Mimic behavior of \cites without BibLaTeX?

Per this answer, BibLaTeX allows for the \cites command to combine multiple citations with page numbers. I was wondering if there's a solution to allow for similar (read: identical) functionality using basic BibTeX?

I'm not sure if it's needed but I'm writing LaTeX and compiling via pdflatex + bibtex.

So, to be explicit: I'd like to use something of the form

\cites[arg1]{key1}[arg2]{key2}

and end up with [val1, note1; val2, note2] where val1, val2,... and note1, note2,... are the citation values and document notes, respectively, determined by my .sty file and by arg1, arg2, ..., respectively.

• Please: how can anybody possibly answer this without a minimal example? A MWEB is definitely needed here. We don't even know what \cite[arg]{key} produces. Plus, the behaviour you describe may be somewhat similar to \cites but it is certainly not 'identical' and, since you emphasise that mere similarity is insufficient, this seems problematic. Especially given that \cites will not necessarily produce the results you state as desiderata if using Biblatex. So it can't hard code that and be 'identical' as a macro. Besides, why not use Biblatex? – cfr Jan 4 '16 at 2:21
• You can probably cobble something together with natbib and xparse if you are determined to do things the hard way. But the power and flexibility of Biblatex cannot be emulated using BibTeX and the kind of relatively simple framework provided by natbib. (Which is not a criticism of that package or BibTeX: they are just older with more limited aims and assume more constrained resources.) – cfr Jan 4 '16 at 2:25
• @cfr - Thanks for your comments! Perhaps my use of identical was a bit drastic. If your comments tell me anything, it's that (a) I need to do better about providing MWE with things (sorry about that!) and (b) perhaps I should try to find a way to make my project framework a bit more flexible so as to allow natbib. I'll work on the latter now and will attempt to adopt the prior when posting here in the future. Many thanks for your insight, and sorry again about the deficiencies in my post. – cstover Jan 4 '16 at 2:42
• I look forward to seeing the clarified version! natbib was really just a guess because a lot of people using BibTeX use it. But what you are using affects what would work as a solution, which is why a minimal example is so important. And it would be helpful to know why Biblatex isn't an option since that is the obvious solution here. – cfr Jan 4 '16 at 3:18
• @cfr - Thanks again! I posted a solution as an answer below rather than re-editing the question itself. In the answer, I provide some details about hesitation to use bibLaTeX, etc. :) – cstover Jan 4 '16 at 3:38

After talking with @cfr above, I realized that finding an alternative to bibLaTeX would likely be more of a headache than figuring out bibLaTeX itself.

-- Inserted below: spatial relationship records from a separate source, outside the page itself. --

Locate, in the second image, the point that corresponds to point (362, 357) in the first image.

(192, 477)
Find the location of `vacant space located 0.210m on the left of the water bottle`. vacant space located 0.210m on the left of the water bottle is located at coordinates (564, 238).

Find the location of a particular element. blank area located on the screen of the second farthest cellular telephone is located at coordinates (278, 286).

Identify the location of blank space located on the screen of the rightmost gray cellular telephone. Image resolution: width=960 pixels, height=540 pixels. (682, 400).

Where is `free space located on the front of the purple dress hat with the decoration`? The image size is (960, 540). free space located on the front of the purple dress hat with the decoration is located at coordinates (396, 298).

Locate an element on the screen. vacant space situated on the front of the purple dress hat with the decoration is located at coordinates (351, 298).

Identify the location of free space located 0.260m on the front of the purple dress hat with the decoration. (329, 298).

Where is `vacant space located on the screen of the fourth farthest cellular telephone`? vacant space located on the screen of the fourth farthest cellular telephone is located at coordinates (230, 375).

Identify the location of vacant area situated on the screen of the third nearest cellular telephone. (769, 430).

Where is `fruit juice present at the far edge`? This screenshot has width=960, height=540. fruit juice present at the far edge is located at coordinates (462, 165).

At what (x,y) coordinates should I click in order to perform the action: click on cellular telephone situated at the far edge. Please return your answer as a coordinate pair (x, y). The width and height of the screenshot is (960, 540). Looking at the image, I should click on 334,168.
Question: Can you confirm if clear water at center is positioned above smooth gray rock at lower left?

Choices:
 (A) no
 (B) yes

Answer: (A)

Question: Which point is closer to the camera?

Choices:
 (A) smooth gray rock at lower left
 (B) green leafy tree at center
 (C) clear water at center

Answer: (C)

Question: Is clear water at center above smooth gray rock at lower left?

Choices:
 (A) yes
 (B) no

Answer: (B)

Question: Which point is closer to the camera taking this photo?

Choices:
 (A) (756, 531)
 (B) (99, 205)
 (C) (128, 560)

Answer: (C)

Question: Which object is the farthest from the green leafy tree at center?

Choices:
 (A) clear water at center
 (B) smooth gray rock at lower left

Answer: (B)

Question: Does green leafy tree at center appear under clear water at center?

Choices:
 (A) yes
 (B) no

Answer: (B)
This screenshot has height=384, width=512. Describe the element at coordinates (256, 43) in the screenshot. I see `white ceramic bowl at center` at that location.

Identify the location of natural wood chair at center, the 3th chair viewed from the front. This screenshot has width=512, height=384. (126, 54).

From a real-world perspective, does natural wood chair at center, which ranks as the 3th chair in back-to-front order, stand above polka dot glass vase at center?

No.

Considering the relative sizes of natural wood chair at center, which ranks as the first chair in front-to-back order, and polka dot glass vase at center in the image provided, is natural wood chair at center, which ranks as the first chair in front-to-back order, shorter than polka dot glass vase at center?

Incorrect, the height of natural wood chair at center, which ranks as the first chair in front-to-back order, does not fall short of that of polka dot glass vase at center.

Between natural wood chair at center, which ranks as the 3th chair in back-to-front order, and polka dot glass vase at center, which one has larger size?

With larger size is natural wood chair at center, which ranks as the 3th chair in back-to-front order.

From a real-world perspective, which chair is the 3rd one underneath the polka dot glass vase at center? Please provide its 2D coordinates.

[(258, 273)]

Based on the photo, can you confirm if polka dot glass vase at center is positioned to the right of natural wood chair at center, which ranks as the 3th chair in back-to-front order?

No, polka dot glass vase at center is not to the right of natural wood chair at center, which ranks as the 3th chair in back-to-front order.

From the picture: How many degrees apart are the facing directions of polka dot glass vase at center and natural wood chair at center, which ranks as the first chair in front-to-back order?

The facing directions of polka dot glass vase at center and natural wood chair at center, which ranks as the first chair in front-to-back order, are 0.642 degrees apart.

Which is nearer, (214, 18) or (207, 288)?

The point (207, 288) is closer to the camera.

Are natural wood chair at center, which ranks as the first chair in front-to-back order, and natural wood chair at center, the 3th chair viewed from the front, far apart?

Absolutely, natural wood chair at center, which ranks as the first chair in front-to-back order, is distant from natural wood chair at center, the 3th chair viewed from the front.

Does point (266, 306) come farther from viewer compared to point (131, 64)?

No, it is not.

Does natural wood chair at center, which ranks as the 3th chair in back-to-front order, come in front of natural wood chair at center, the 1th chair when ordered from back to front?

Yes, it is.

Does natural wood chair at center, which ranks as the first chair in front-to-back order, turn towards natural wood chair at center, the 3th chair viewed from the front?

Turns out, many of my woes were the result of my being completely ignorant with respect to the package. After some exploration and some tinkering, I came up with a MWE that does what I want:

\documentclass{article}
\usepackage[backend=bibtex,style=alphabetic, citestyle=alphabetic]{biblatex}
\usepackage{stoversymb}

\begin{document}
Some words \cite{Fenley1}.

Some more words \cites()()[pg~1]{Fenley1}{Calegari1}[par~123, thm.~4.1.2.7(a)]{C&D}
\printbibliography
\end{document}


The output:

I'm still not 100% sure that this solution will work with my overall project. Long story short: I'm writing a dissertation using a University-built (and -enforced) style file that is, at best, poorly written and clumsy (to the point that it takes away a lot of foundational functionality of packages like subcaption and subfigure, etc.). Even so, having this knowledge will make my attempts more streamlined and focused.

Thanks again for taking the time to put up with my poorly-presented question; I truly do appreciate your insight!